# start of Data provided

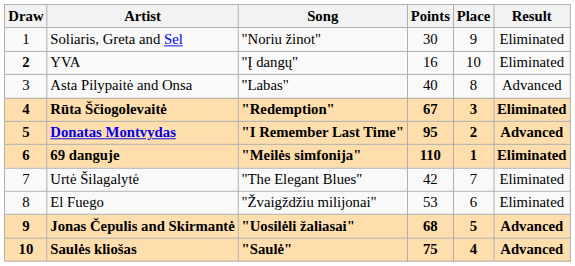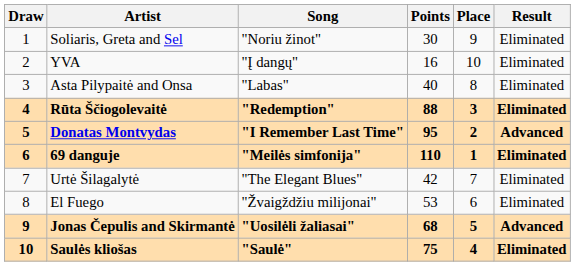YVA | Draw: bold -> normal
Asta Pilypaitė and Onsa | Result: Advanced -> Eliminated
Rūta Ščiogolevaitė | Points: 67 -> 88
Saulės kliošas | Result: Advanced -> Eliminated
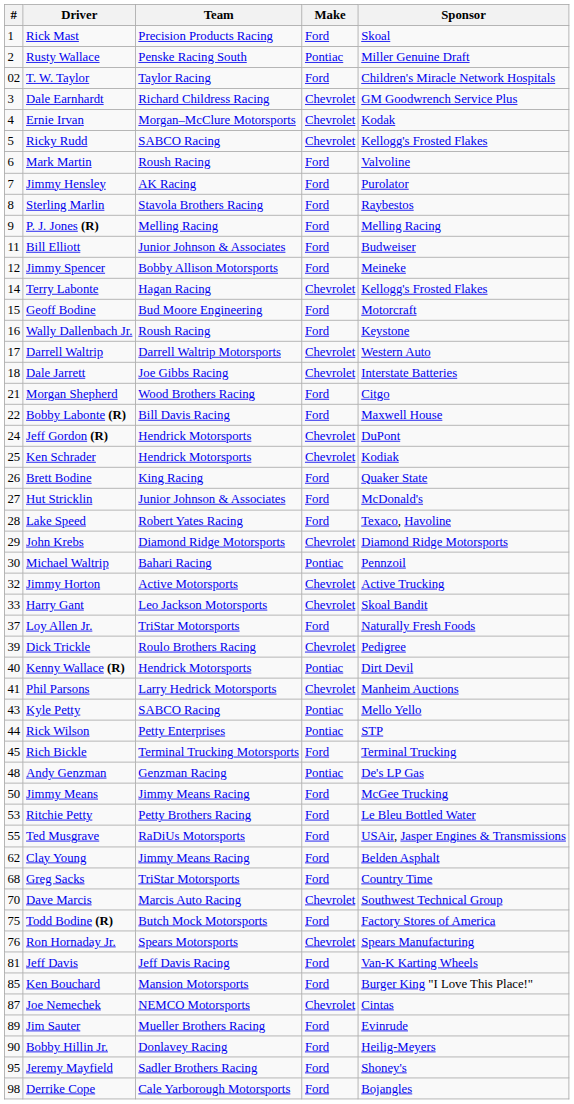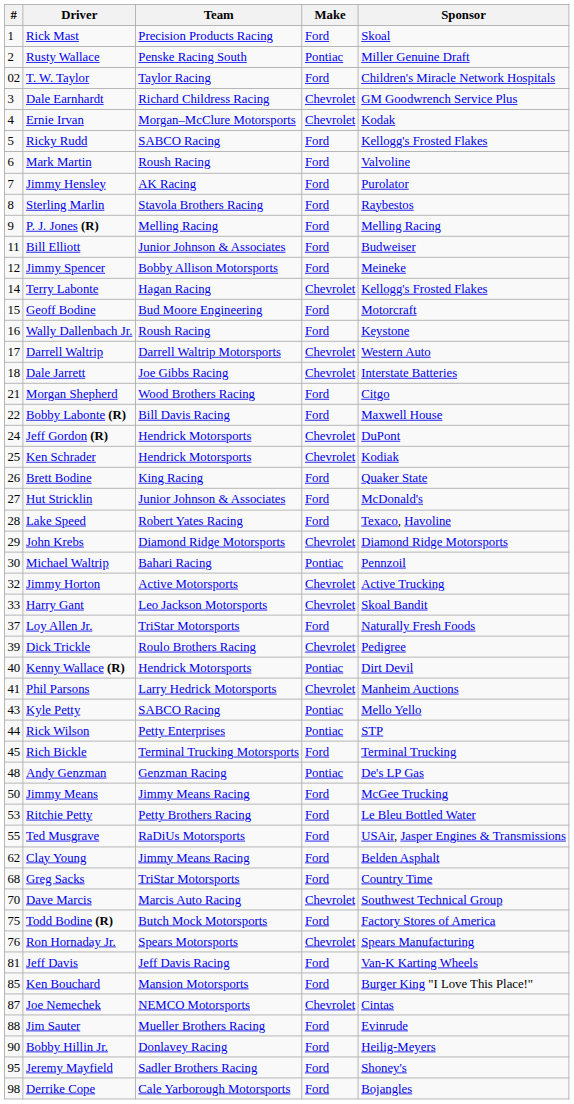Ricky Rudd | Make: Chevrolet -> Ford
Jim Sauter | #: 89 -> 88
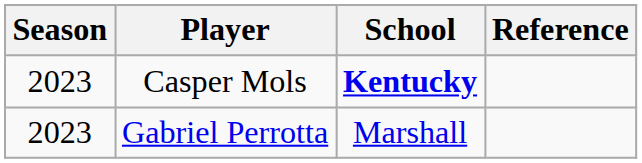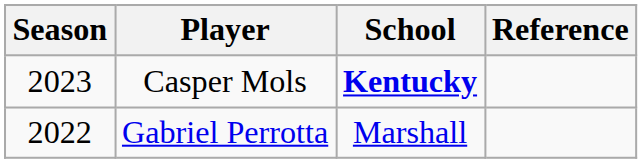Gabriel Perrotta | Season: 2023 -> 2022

# end of Data provided

Recast the lines of the material above as a JSON list of strings, one string per line, omitting blank lines and leaving the pictures out.

Task result:
[
  "YVA | Draw: bold -> normal",
  "Asta Pilypaitė and Onsa | Result: Advanced -> Eliminated",
  "Rūta Ščiogolevaitė | Points: 67 -> 88",
  "Saulės kliošas | Result: Advanced -> Eliminated",
  "Ricky Rudd | Make: Chevrolet -> Ford",
  "Jim Sauter | #: 89 -> 88",
  "Gabriel Perrotta | Season: 2023 -> 2022"
]